Editorial of The New York Sun | September 18, 2008

The New York Times has a recipe for responding to the financial crisis: raising taxes on New York City homeowners. That's right, with New Yorkers struggling to make mortgage payments and many of them newly out of work, the Times in an editorial yesterday endorsed a $1.5 billion a year increase in property taxes. Quoth the Times: "The City Council in New York should not stand in the way of raising the property tax."

For those of us who are counting, and we are, this marks at least the eighth — count them, eight — tax increase that the Times has plumped for in the past five years. As we pointed out in our December 27, 2007 editorial "Taxes of the Times, II," the paper backs a 1% tax on private health insurance premiums. And as we pointed out in our May 29, 2007, editorial, "Taxes of the Times," the newspaper also backs "a new 4 percent tax on income above $200,000 a year for married couples and above $100,000 for single taxpayers."

That's three. The other five are:

  • an increase in the payroll tax of 0.2 percentage points for earners below the $97,500 level and of "3 to 4 percent on wages above the base."
  • an increase of $2 a pack in the tax on cigarettes sold in Nassau County.
  • a new five-cent a bottle tax on "water, iced tea, sports drinks and juice" sold in New York State.
  • restoring the death tax, which is scheduled to expire in 2010, to a 45% level on estates of more than $2 million.
  • tax increases on fees charged by hedge funds and private equity mangers.

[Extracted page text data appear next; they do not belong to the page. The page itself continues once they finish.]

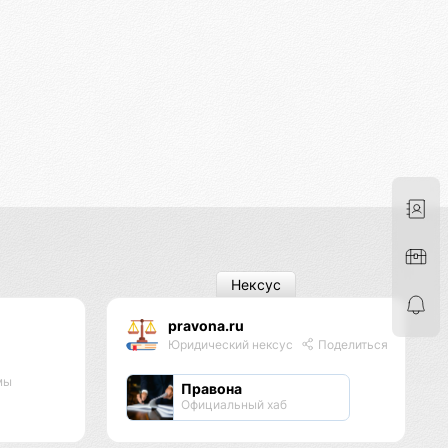
Нексус
pravona.ru
Юридический нексус
Поделиться
мы
Правона
Официальный хаб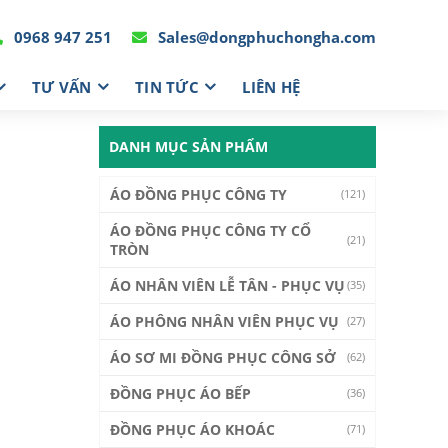
0968 947 251
Sales@dongphuchongha.com
TƯ VẤN
TIN TỨC
LIÊN HỆ
DANH MỤC SẢN PHẨM
ÁO ĐỒNG PHỤC CÔNG TY
(121)
ÁO ĐỒNG PHỤC CÔNG TY CỔ
(21)
TRÒN
ÁO NHÂN VIÊN LỄ TÂN - PHỤC VỤ
(35)
ÁO PHÔNG NHÂN VIÊN PHỤC VỤ
(27)
ÁO SƠ MI ĐỒNG PHỤC CÔNG SỞ
(62)
ĐỒNG PHỤC ÁO BẾP
(36)
ĐỒNG PHỤC ÁO KHOÁC
(71)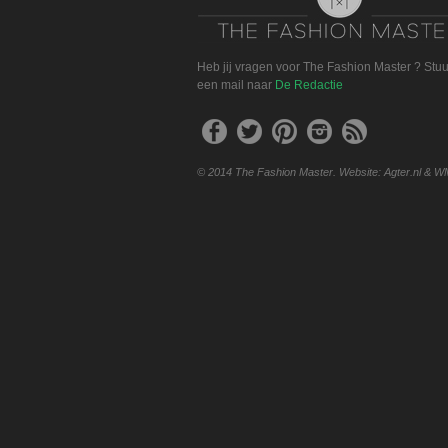
Heb jij vragen voor The Fashion Master ? Stu
een mail naar
De Redactie
© 2014 The Fashion Master. Website: Agter.nl & W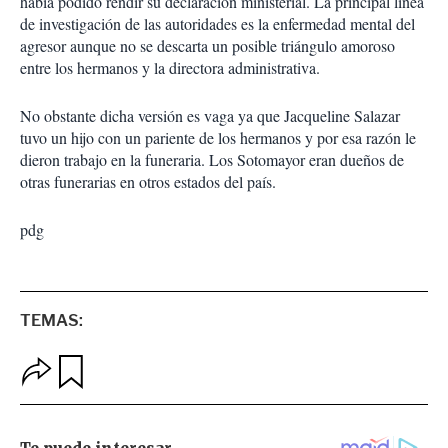
había podido rendir su declaración ministerial. La principal línea
de investigación de las autoridades es la enfermedad mental del
agresor aunque no se descarta un posible triángulo amoroso
entre los hermanos y la directora administrativa.
No obstante dicha versión es vaga ya que Jacqueline Salazar
tuvo un hijo con un pariente de los hermanos y por esa razón le
dieron trabajo en la funeraria. Los Sotomayor eran dueños de
otras funerarias en otros estados del país.
pdg
TEMAS:
O
G
p
u
c
a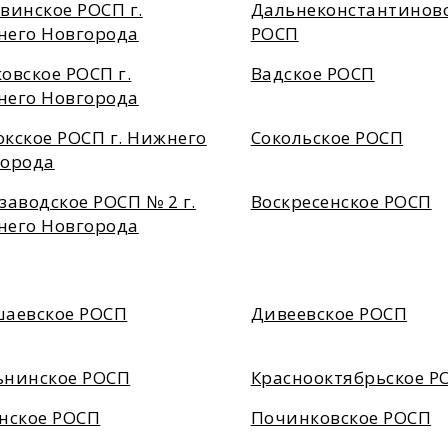
винское РОСП г.
Дальнеконстантинов
него Новгорода
РОСП
овское РОСП г.
Вадское РОСП
него Новгорода
кское РОСП г. Нижнего
Сокольское РОСП
города
заводское РОСП № 2 г.
Воскресенское РОСП
него Новгорода
аевское РОСП
Дивеевское РОСП
ьнинское РОСП
Краснооктябрьское Р
нское РОСП
Починковское РОСП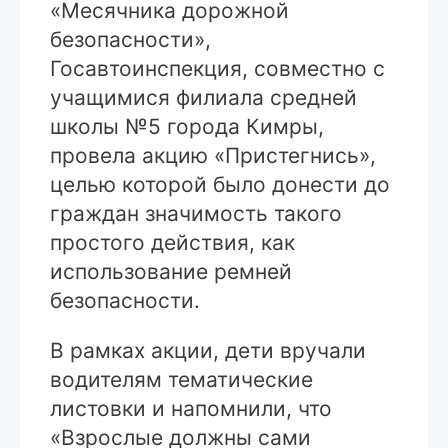
«Месячника дорожной
безопасности»,
Госавтоинспекция, совместно с
учащимися филиала средней
школы №5 города Кимры,
провела акцию «Пристегнись»,
целью которой было донести до
граждан значимость такого
простого действия, как
использование ремней
безопасности.
В рамках акции, дети вручали
водителям тематические
листовки и напомнили, что
«Взрослые должны сами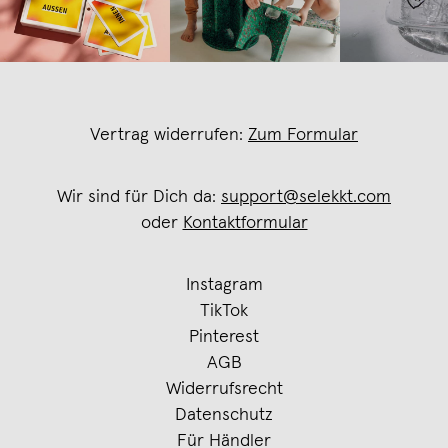
Vertrag widerrufen:
Zum Formular
Wir sind für Dich da:
support@selekkt.com
oder
Kontaktformular
Instagram
TikTok
Pinterest
AGB
Widerrufsrecht
Datenschutz
Für Händler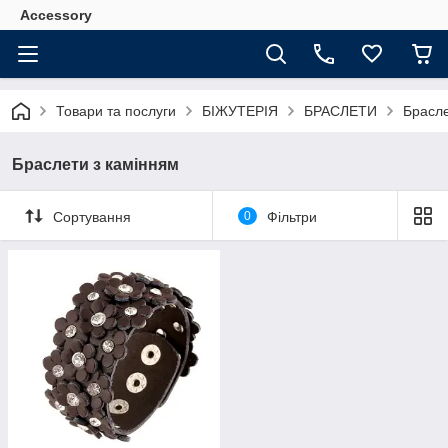
Accessory
Товари та послуги
БІЖУТЕРІЯ
БРАСЛЕТИ
Брасле
Браслети з камінням
Сортування
0
Фільтри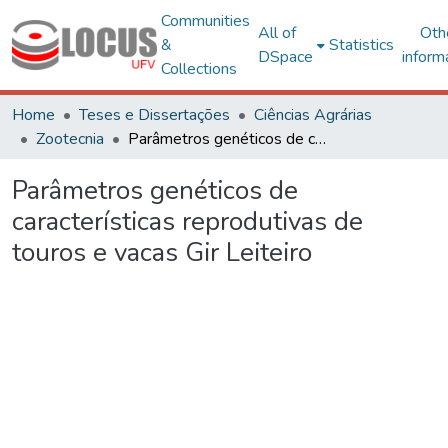
Communities
All of
Oth
&
Statistics
DSpace
inform
Collections
Home
Teses e Dissertações
Ciências Agrárias
Zootecnia
Parâmetros genéticos de características reprodutivas de touros e vacas Gir Leiteiro
Parâmetros genéticos de
características reprodutivas de
touros e vacas Gir Leiteiro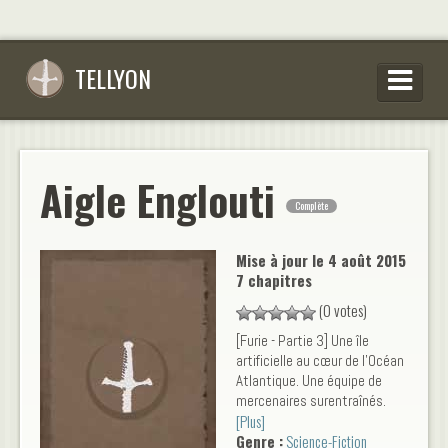
TELLYON
PARCOURIR LES OEUVRES
SE CONNECTER
Aigle Englouti
Complète
S’INSCRIRE
CONSEILS D’ÉCRITURES
Mise à jour le
4 août 2015
7 chapitres
FAQ
(0 votes)
[Furie - Partie 3] Une île
artificielle au cœur de l'Océan
Atlantique. Une équipe de
mercenaires surentraînés.
[Plus]
Des complots économiques.
Genre :
Science-Fiction
Une technologie qui pourrait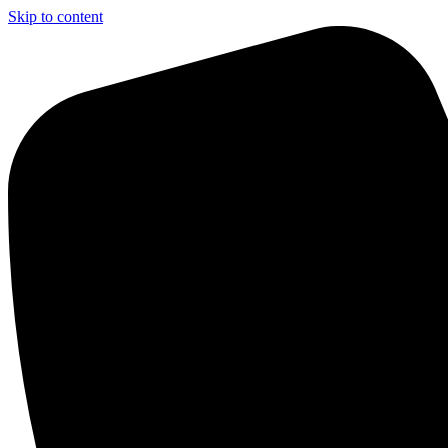
Skip to content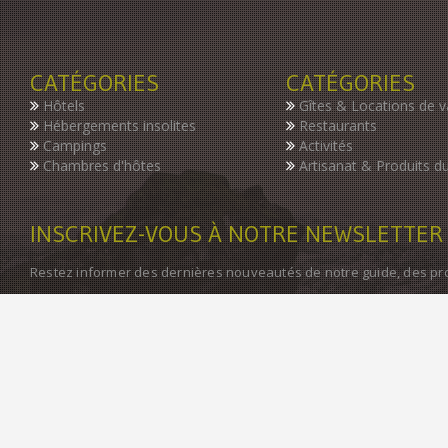
CATÉGORIES
CATÉGORIES
Hôtels
Gîtes & Locations de 
Hébergements insolites
Restaurants
Campings
Activités
Chambres d'hôtes
Artisanat & Produits du
INSCRIVEZ-VOUS À NOTRE NEWSLETTER
Restez informer des dernières nouveautés de notre guide, des p
©2004-2016 - GuideDuTourisme.net - Tous droits résérvés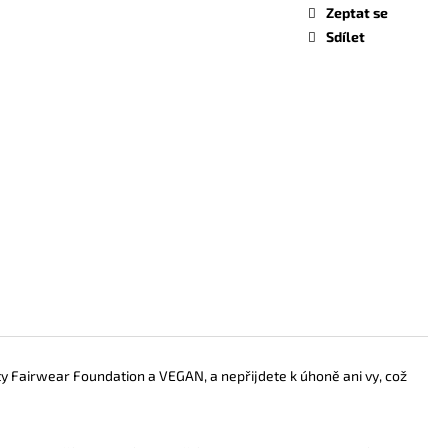
ÍLÉ S ČERNÝM LOGEM
Zeptat se
Sdílet
ikáty Fairwear Foundation a VEGAN, a nepřijdete k úhoně ani vy, což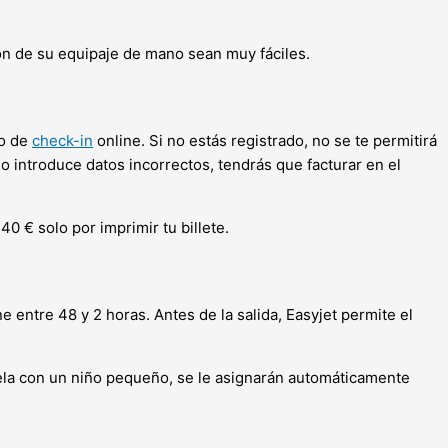
ión de su equipaje de mano sean muy fáciles.
io de
check-in
online. Si no estás registrado, no se te permitirá
e o introduce datos incorrectos, tendrás que facturar en el
0 € solo por imprimir tu billete.
e entre 48 y 2 horas. Antes de la salida, Easyjet permite el
vuela con un niño pequeño, se le asignarán automáticamente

As we've noted, for the Times and the American left that its editorial positions represent, tax increases aren't the last resort, but the first answer to every problem. So the idea that the solution to the financial crisis lies in a tax increase is par for the course. Plenty of New York City homeowners, who are already shouldering one of the largest state and local tax burdens in the nation, are hoping the City Council and Mayor Bloomberg don't listen to the Times editorial writers. Meanwhile, is it just a coincidence that as New York-based financial institutions seek capital injections, they are increasingly turning to places, such as the United Arab Emirates, that have no income taxes?